Rational ways to reduce gun violence

Following the mass shootings at a movie theater in Aurora, Colo., in July of 2012 and at Sandy Hook Elementary School in Newtown, Conn., in December of that same year, the American Psychological Association (APA) enlisted a series of experts to examine ways to reduce gun violence.

The report—issued almost exactly a year after the Sandy Hook shootings—calls for a reasoned, public health approach to the multifaceted problem. The experts included in the report write about some of the roots of gun violence, as well as gun violence prediction and prevention at both the community and individual levels.

Susan B. Sorenson, a professor in the School of Social Policy & Practice, co-authored the final section of the report that examines gun policy, particularly ways that policy can be used to reduce and prevent gun violence.

“We know from human development that there are times when people are particularly receptive to growth and change—times that are called critical periods and they can be particularly compelling intervention points,” says Sorenson, who also directs the Evelyn Jacobs Ortner Center on Family Violence. “I used that sort of framework to write about the lifespan of a gun. I started from design—or birth, if you will—at the one end, and went all the way to the use of the gun. In between we have the manufacture of the gun, its distribution and sale, its ownership and possession, and then, finally, its use.”
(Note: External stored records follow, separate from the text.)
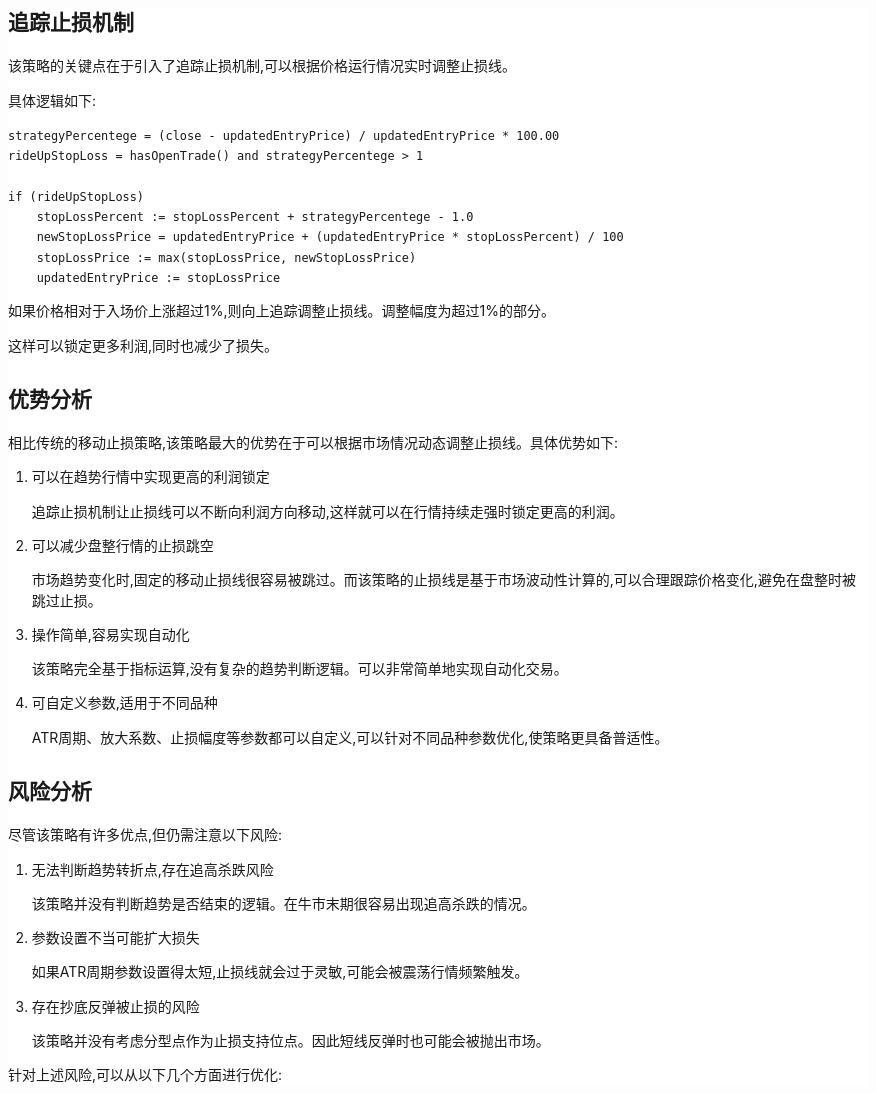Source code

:## 追踪止损机制 

该策略的关键点在于引入了追踪止损机制,可以根据价格运行情况实时调整止损线。

具体逻辑如下:

```
strategyPercentege = (close - updatedEntryPrice) / updatedEntryPrice * 100.00
rideUpStopLoss = hasOpenTrade() and strategyPercentege > 1

if (rideUpStopLoss) 
    stopLossPercent := stopLossPercent + strategyPercentege - 1.0
    newStopLossPrice = updatedEntryPrice + (updatedEntryPrice * stopLossPercent) / 100
    stopLossPrice := max(stopLossPrice, newStopLossPrice)
    updatedEntryPrice := stopLossPrice
```

如果价格相对于入场价上涨超过1%,则向上追踪调整止损线。调整幅度为超过1%的部分。

这样可以锁定更多利润,同时也减少了损失。

## 优势分析

相比传统的移动止损策略,该策略最大的优势在于可以根据市场情况动态调整止损线。具体优势如下:

1. 可以在趋势行情中实现更高的利润锁定

   追踪止损机制让止损线可以不断向利润方向移动,这样就可以在行情持续走强时锁定更高的利润。

2. 可以减少盘整行情的止损跳空

   市场趋势变化时,固定的移动止损线很容易被跳过。而该策略的止损线是基于市场波动性计算的,可以合理跟踪价格变化,避免在盘整时被跳过止损。
   
3. 操作简单,容易实现自动化

   该策略完全基于指标运算,没有复杂的趋势判断逻辑。可以非常简单地实现自动化交易。

4. 可自定义参数,适用于不同品种

   ATR周期、放大系数、止损幅度等参数都可以自定义,可以针对不同品种参数优化,使策略更具备普适性。

## 风险分析

尽管该策略有许多优点,但仍需注意以下风险:

1. 无法判断趋势转折点,存在追高杀跌风险

   该策略并没有判断趋势是否结束的逻辑。在牛市末期很容易出现追高杀跌的情况。

2. 参数设置不当可能扩大损失

   如果ATR周期参数设置得太短,止损线就会过于灵敏,可能会被震荡行情频繁触发。

3. 存在抄底反弹被止损的风险

   该策略并没有考虑分型点作为止损支持位点。因此短线反弹时也可能会被抛出市场。

针对上述风险,可以从以下几个方面进行优化:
Most existing policies, Sorenson explains, focus on the end point—specifically, criminal use, despite there being far more suicides than homicides by guns each year in the United States.

“I think psychology as a behavioral science is well-positioned to help address the suicide aspect, which has been vastly under-studied and largely unacknowledged,” Sorenson says.

She hopes the report also calls attention to the need for mental health services for those in crisis.

Working with co-author Daniel Webster of the Johns Hopkins Bloomberg School of Public Health, Sorenson writes that rigorous scientific research about many gun policies is nonexistent. In 1997, Sorenson says, under pressure from the National Rifle Association and other advocacy groups, Congress rescinded the portion of the Centers for Disease Control budget dedicated to research on guns.

Much like states that sued tobacco manufacturers to recoup the heath care costs associated with tobacco use, similar efforts were made toward gun manufacturers, specifically focusing on the distribution of guns. In 2005, however, President George W. Bush signed into law the Protection of Lawful Commerce in Arms Act, which prohibits such lawsuits against manufacturers, distributors, dealers, or importers —protections that Sorenson says are unprecedented.

She also explains that the federal tool known as gun tracing allows law enforcement agencies to submit information about a gun that’s been used in a crime and trace the gun back to the first purchaser and retailer via the serial number. While it’s not universally used, Sorenson says it provides a first stop for investigators. Because of the request for a trace, gun manufacturers would also have an idea of which dealers were selling guns that disproportionately ended up in the hands of criminals.

“Are there things that can be done to reduce that flow of guns to people who are going to use the guns for criminal purposes? Perhaps so,” Sorenson says. “There was a basis in reality for thinking that the gun manufacturers could do something about this and they instead went to Congress and now have special protection.”

There are ways policy can help reduce gun violence, she adds, including the design of guns. So-called smart guns are firearms that are designed so only an authorized person can use them; the technologies tested include fingerprint or retinal recognition and keycodes. Gun manufacturers in the United States have not brought these guns to market because they say they do not trust the technology—but Sorenson doesn’t fully buy this argument, citing the precise, delicate technology that is widely used in various surgeries.

“If someone wanted a gun in their home for self-protection and they had children in the home, it seems that a consumer would choose a gun that only he or she could fire over another product that was not personalized,” Sorenson says. “I think there’s an economic incentive for manufacturers in terms of potentially increased gun sales.”

Sorenson and her co-author emphasize that individual laws can make a difference, but the idea that this problem can be solved with one sweeping law is naïve. Sorenson notes that it took a combination of policy, laws, and design to reduce motor vehicle crashes, for example.

After Sandy Hook, President Barack Obama signed 23 Executive Actions on gun control, including ordering the Centers for Disease Control to again fund gun violence research.

“One of the positive things that has come out after the Sandy Hook shootings has been that the federal government is starting to fund gun-related research again,” Sorenson notes. “Being able to bring research to the policymaking table will be a step forward.”